I was in a desperate situation, swaying this way and that, and unable to go forward or back. I was dangling out over the river, destined to fall in if the structure gave way.

I called for help and Faux Hannelore tossed me a phone. The phone belonged to a guy I recognized from TV shows, who played Todd, the super-nice fat guy on "The Last Man on Earth." 

 

I thanked him but promptly dropped his phone in the river. I was sure it would be a goner, sunk to the bottom--but, lo and behold, when I reached down for it it, there it was. A floater. And waterproof, too, by the looks of it. 

I yelled to Todd and Hannelore, "It's OK!"

That still didn't solve my predicament. I was just going to have to hang and sway for a while, until I could think of something else. But I never did. By this time, I was ready to wake up anyway. I had to get up to pee, so that saved me.

It's a busy day, I have an early shrink appointment. And my blinking Sharon LED is letting me know, "It's time to walk Whiskey and get on with it already, Mr. Longwinded." God, I love that little LED.

Wednesday, August 21, 2019

Testing...one, two, three

Trying to add my other email as an author to this blog. That will save untold time and energy logging in and out. I'm not sure it will show up as goldingranch or as unknown. Regardless, I'm the only one here.

Horoscope: Don't read this if your name is Jenny Bennett


 

"Try to get as much sleep as you can tonight," was the generic advice of my newspaper horoscope yesterday. Duh, I think that's usually the plan. Well, this time I can appreciate the timeliness. 

Sue me if I like having porn dreams about my high school friends, I don't care. 

"We're going to have sex once per day," Jenny Bennett told me. "Somehow, somewhere." 

I believe it was at my parents house in Minnesota. We were both staying there as a kind of resort with all the amenities. She was letting me know that she was one of the luxuries that I'd be privy to. 

I liked the proposition, but of course I was going to try to finagle my way around the "only one time per day" rule. I found out that kissing didn't count, so I sampled a lot of those. Because I don't drink enough water at night, I found my lips parched, but it was still enjoyable. I found myself saying, "This is really happening," as I usually do in my dreams when I'm doing something I would like to do in real life but can't.

→ Data records:
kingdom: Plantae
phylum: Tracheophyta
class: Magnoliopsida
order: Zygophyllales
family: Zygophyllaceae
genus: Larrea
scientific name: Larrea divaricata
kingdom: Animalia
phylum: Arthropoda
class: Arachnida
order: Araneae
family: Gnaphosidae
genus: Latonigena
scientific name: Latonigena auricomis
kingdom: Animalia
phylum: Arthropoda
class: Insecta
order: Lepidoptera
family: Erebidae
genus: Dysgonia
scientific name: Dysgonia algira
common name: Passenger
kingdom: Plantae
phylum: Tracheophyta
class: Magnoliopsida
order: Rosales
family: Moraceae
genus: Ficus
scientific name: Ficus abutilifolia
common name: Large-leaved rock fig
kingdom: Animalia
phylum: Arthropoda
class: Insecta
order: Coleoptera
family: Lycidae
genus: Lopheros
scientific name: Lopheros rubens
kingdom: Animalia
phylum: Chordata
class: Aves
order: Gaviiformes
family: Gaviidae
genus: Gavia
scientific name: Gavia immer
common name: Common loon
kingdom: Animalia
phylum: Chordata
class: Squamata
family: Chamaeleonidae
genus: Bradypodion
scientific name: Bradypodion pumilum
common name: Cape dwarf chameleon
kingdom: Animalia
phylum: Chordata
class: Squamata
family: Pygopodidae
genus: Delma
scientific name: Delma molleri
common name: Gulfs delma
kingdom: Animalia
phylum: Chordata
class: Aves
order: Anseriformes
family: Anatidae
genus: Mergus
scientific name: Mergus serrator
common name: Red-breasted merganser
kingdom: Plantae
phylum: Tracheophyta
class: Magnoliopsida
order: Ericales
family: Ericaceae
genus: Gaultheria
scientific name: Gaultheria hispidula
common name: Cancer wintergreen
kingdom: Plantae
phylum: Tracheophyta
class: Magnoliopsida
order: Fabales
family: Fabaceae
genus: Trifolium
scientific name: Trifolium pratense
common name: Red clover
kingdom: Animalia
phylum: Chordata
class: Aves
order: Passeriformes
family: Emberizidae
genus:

→ Aim: Please set down the passage of the blog text above from "That still didn't" to "only one here.", word for word.

→ Solution to this task:
That still didn't solve my predicament. I was just going to have to hang and sway for a while, until I could think of something else. But I never did. By this time, I was ready to wake up anyway. I had to get up to pee, so that saved me.

It's a busy day, I have an early shrink appointment. And my blinking Sharon LED is letting me know, "It's time to walk Whiskey and get on with it already, Mr. Longwinded." God, I love that little LED.

Wednesday, August 21, 2019

Testing...one, two, three

Trying to add my other email as an author to this blog. That will save untold time and energy logging in and out. I'm not sure it will show up as goldingranch or as unknown. Regardless, I'm the only one here.